His death came on the 52nd anniversary of Gibson’s dominating performance against the Detroit Lions in the 1968 World Series when he struck out 17 batters in Game 1 of the series that the Cards lost in the seventh and deciding game.
This hasn’t been a good year for the St. Louis team. Outfielder and acclaimed base stealer Lou Brock died last month.
Amy is the baseball fan in our house and she refers to the St. Louis team “my Cardinals.” She went to many games at Busch Stadium, right across the Mississippi River from her hometown of Belleville, IL. An autographed baseball sits in a proud spot in her baseball memorabilia.
Another cherished ball has the signatures of Roger Maris and Whitey Ford, who she met at a reception in Washington during our time in the nation’s capital. Roger, she said, “pinched my butt.” Another is an original baseball card and a ball signed by Carl Erskine, who, like Gibson, played his entire career with one team (in Erskine’s case the Brooklyn Dodgers).
But Gibson is her favorite. He broke the record of 15 strikeouts in a single World Series game set by Sandy Koufax in 1953.
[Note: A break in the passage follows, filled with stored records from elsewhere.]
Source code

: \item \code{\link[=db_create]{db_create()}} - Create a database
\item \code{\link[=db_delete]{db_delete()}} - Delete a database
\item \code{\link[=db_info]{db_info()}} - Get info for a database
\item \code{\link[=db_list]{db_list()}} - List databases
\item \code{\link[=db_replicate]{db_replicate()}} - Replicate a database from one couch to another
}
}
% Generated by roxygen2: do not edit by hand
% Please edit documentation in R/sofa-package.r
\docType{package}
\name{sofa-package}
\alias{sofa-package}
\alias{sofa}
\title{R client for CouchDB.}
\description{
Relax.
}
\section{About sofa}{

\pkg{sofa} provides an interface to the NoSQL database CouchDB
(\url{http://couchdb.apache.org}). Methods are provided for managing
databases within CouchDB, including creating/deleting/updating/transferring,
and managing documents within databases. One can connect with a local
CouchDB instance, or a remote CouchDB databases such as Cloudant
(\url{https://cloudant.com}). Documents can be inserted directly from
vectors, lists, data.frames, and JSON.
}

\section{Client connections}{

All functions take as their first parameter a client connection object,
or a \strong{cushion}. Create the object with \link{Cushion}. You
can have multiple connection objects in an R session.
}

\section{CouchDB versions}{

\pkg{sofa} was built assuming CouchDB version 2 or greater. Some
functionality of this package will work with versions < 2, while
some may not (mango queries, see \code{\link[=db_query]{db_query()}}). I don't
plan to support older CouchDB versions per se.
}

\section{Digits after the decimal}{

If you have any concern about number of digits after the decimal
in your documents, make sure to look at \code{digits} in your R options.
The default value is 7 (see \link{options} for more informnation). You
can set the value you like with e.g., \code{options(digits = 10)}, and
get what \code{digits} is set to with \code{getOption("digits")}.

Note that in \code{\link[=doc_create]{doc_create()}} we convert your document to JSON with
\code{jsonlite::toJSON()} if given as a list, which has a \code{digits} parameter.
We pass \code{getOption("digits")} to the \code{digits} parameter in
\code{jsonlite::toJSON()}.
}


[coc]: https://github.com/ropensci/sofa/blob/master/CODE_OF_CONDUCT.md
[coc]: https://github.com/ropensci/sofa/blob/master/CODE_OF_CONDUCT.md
Gibson won two Cy Young Awards and, like Erskine, spent his entire career with one team. He was World Series MVP in 1964 and 67 victories by the Cardinals. He averaged 19 games a year from 1963-72, finished his career with a lifetime 2.91 ERA.
His intensity was legendary, as was his determination to win.
“I’ve played a couple of hundred games of tic-tac-toe with my little daughter and she hasn’t beaten me yet,” he once told The New Yorker’s Roger Angell. “I’ve always had to win. I’ve got to win.”
Baseball announcer Vin Scully said Gibson “pitched as if his car was double-parked.” On days he pitched, teammates knew to stay away from him. He didn’t want to talk. He didn’t like his catcher coming out to the mound during the game.
“The only thing you know about pitching is you can’t hit it,” Gibson would respond to hitters who tried to heckle him.
In postseason games, he had a 1.89 ERA and 92 strikeouts in 81 innings. In 1968, his regular-season ERA as 1.12, and his domination on the mound was among the reasons that Major League Baseball lowered the mound height and made other changes the following season to try and limit pitchers like him.
Hank Aaron offered Atlanta teammates Dusty Baker this advice about Gibson:
“Don’t dig in against Bob Gibson; he’ll knock you down,” The Boston Globe reported Aaron said. “He’d knock down his own grandmother if she dared to challenge him. Don’t stare at him, don’t smile at him, don’t talk to him. He doesn’t like it. If you happen to hit a home run, don’t run too slow, don’t run too fast. If you happen to want to celebrate, get in the tunnel first. And if he hits you, don’t charge the mound, because he’s a Gold Glove boxer.”
Gibson called himself a “blunt, stubborn Black man” and said he hated being called a “role model.” He posted a sign over his Cardinals locker. “I’m not prejudiced,” it read. “I hate everybody.”
“Our team, as a whole, had no tolerance for ethnic or racial disrespect,” Gibson wrote in “Pitch by Pitch,” published in 2015. “We’d talk about it openly and in no uncertain terms. In our clubhouse, nobody got a free pass.”